Indeed, apologies if my answer above was misleading, you should never point am MX record directly to an IP address, while it will work in the majority of cases, some mail servers will be unable to deliver mail to you.

You should setup an A record that points to your public IP (i.e. mail.company.com) and then set the MX record to ponit to mail.company.com

Oli
what about a reverse DNS record for mail?
If you're going to tell me I should or should not do something, please provide the why behind it. So, why should you never pint an MX record directly to an IP address and why would some mail servers fail to deliver mail in such a case? Thanks.
If you want to setup a RDns record then ask your ISP that provides you with your static IP address to setup the RDns record on your IP to point to whatever A record you setup for your mail (i.e. mail.company.com).

Oli
I am afriad I cannot give you any mroe information than that, it is simply invalid use of DNS, MX records should point to a FQDM as the other expert mentions above.

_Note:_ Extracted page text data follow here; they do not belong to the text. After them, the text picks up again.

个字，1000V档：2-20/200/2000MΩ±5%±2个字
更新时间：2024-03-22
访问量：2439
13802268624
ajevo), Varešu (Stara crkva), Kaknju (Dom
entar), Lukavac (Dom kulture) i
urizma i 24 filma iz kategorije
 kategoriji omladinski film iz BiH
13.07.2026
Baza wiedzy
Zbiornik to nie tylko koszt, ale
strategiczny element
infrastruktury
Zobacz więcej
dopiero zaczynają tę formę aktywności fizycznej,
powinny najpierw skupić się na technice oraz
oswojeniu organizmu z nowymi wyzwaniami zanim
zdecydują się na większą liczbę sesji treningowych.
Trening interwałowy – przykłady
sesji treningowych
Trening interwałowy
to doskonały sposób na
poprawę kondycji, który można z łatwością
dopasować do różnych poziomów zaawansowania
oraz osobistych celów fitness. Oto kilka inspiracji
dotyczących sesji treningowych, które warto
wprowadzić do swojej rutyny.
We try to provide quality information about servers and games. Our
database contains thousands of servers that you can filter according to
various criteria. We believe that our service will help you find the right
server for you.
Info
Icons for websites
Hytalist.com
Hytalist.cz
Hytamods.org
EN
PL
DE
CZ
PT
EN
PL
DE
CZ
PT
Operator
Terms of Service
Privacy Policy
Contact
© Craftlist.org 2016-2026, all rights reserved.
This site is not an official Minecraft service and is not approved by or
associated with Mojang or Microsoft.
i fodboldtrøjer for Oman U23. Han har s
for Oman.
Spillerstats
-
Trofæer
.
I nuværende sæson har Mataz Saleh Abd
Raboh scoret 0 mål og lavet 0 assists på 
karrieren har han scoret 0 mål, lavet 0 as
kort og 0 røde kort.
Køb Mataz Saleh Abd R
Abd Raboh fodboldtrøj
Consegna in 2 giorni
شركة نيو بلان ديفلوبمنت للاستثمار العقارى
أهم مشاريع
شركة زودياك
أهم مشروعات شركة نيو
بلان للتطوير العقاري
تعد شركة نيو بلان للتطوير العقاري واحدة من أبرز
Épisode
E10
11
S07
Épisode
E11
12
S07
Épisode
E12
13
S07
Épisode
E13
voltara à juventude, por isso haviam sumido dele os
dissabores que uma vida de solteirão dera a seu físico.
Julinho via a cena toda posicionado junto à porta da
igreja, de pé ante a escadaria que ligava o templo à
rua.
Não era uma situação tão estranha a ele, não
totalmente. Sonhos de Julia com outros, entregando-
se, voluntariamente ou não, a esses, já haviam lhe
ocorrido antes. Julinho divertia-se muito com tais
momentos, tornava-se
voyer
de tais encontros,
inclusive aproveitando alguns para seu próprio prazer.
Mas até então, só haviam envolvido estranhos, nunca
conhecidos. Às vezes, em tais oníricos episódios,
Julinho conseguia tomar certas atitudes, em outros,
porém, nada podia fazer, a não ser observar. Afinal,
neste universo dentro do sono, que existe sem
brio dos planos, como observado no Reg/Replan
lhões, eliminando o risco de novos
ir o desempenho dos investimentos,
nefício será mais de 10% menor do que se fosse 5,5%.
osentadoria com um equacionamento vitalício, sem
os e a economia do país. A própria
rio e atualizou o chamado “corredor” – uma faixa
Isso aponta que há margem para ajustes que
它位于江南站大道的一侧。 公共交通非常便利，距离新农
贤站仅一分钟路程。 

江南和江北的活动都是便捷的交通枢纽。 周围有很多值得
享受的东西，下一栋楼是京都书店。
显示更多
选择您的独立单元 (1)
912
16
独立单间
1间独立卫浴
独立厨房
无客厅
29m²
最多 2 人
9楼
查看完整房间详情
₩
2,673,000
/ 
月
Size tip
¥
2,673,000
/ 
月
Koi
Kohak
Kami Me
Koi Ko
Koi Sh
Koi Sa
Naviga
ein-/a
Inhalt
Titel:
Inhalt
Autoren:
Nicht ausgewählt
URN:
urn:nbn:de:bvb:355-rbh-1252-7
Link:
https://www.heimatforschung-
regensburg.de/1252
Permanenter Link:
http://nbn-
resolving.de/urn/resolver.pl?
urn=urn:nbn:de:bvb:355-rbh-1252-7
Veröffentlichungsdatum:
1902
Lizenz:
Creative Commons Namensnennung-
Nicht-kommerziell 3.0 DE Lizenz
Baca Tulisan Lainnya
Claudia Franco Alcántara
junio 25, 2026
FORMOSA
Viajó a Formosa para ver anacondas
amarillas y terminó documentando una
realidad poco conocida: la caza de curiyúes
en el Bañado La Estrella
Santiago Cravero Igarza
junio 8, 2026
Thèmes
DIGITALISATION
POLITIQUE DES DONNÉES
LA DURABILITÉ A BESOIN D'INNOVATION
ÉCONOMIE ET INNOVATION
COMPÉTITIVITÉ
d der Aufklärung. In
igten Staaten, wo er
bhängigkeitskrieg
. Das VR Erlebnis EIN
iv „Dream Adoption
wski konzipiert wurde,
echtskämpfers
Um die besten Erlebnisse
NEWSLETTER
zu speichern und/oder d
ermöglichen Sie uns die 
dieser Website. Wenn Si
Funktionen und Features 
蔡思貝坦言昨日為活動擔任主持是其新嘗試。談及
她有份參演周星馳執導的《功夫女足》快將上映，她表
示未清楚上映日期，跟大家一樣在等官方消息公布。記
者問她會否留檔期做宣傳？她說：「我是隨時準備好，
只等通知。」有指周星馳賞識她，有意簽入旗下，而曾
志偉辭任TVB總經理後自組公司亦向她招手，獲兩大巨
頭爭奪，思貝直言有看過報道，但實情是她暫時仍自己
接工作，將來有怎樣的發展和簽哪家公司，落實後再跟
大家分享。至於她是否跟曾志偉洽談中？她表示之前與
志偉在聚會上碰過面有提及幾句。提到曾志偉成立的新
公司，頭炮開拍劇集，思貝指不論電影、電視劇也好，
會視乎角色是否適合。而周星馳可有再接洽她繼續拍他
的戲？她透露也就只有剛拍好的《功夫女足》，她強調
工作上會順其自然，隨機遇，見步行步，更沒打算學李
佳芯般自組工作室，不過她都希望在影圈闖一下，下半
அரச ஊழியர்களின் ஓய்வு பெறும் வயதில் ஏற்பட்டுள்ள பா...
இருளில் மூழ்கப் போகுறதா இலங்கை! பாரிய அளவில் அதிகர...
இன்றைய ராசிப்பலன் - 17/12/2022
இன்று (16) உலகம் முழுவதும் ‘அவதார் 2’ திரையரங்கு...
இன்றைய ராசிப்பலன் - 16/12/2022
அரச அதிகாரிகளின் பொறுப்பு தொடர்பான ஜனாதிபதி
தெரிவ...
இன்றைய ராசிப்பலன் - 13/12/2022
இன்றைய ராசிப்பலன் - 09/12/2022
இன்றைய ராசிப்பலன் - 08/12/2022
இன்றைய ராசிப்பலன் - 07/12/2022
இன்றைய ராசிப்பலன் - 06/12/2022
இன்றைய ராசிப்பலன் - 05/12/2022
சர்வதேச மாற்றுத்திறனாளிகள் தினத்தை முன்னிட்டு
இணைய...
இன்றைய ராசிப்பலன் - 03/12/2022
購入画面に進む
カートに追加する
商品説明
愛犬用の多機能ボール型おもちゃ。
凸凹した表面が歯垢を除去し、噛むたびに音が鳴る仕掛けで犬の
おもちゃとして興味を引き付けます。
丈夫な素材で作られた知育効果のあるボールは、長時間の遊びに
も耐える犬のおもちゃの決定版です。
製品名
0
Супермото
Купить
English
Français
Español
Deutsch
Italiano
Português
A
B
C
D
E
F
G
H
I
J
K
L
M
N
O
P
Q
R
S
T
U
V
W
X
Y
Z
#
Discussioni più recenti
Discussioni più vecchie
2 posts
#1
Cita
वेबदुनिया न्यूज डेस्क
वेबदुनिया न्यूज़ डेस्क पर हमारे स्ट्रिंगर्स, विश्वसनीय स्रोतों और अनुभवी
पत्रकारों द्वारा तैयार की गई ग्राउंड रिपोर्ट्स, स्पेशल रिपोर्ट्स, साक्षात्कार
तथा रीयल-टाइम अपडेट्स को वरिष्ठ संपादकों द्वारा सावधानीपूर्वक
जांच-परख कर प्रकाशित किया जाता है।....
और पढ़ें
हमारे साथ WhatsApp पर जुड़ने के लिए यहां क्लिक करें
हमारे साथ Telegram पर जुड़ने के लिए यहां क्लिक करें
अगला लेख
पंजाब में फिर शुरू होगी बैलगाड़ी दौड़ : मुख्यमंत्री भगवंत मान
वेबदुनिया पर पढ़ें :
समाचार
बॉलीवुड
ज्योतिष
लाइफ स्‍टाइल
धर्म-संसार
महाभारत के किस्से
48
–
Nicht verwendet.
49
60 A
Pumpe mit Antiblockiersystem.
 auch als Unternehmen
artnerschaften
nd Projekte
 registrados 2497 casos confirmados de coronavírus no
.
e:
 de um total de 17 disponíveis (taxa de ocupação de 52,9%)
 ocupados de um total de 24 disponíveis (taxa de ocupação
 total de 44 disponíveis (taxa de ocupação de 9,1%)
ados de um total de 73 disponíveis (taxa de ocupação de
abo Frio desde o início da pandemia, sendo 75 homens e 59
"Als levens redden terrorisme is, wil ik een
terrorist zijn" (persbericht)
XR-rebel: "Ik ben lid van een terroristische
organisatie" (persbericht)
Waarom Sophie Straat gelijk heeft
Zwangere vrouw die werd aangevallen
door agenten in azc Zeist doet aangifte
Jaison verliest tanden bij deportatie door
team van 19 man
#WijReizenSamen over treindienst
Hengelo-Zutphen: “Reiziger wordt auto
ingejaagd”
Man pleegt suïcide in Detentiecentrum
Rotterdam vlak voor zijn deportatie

Perhaps someone else can shed some light?
Hi,

I found an MS article stating that sometimes exchange 2000 will not send to hosts with MX records pointing to CNAMES or IP address.  Hope this helps a little: http://support.microsoft.com/kb/280794

Oli
>>So, why should you never pint an MX record directly to an IP address  and why would some mail servers fail to deliver mail in such a case?
b/c that is the say DNS was designed. you simply cannot point an MX record to an IP.  I'm sure there is an RFC or IEEE standard for this.

try to point the MX record to an IP yourself, you will notice that you can't
I did point my MX record to my IP address and it let me do it. :)

But now I created another A record and pointed the MX record to that so we'll see. Thanks.
>>I did point my MX record to my IP address and it let me do it. :)

if you are talking about on godaddy's web management tool,,, then they don't error trap like they should.  There is no OS that will let you do this directly.  It simply isn't part of the DNS standards as indicated in the link i posted.

run "nslookup -querytype=mx microsoft.com" from command line or any other domain and you will notice MX records point to FQDNs.

Just wanted to add a comment--please do not consider this as any type of point-related answer though.

In some systems you can point an MX to an IP but it will cause DNS errors when the zone is loaded/queried and result in lost mail. There are some systems that will even ignore the errors and attempt delivery to the IP anyway. However, it is very bad practice to do anything non-RFC-compliant even if the software lets you do it. And yes, this is all is defined in RFC 1035.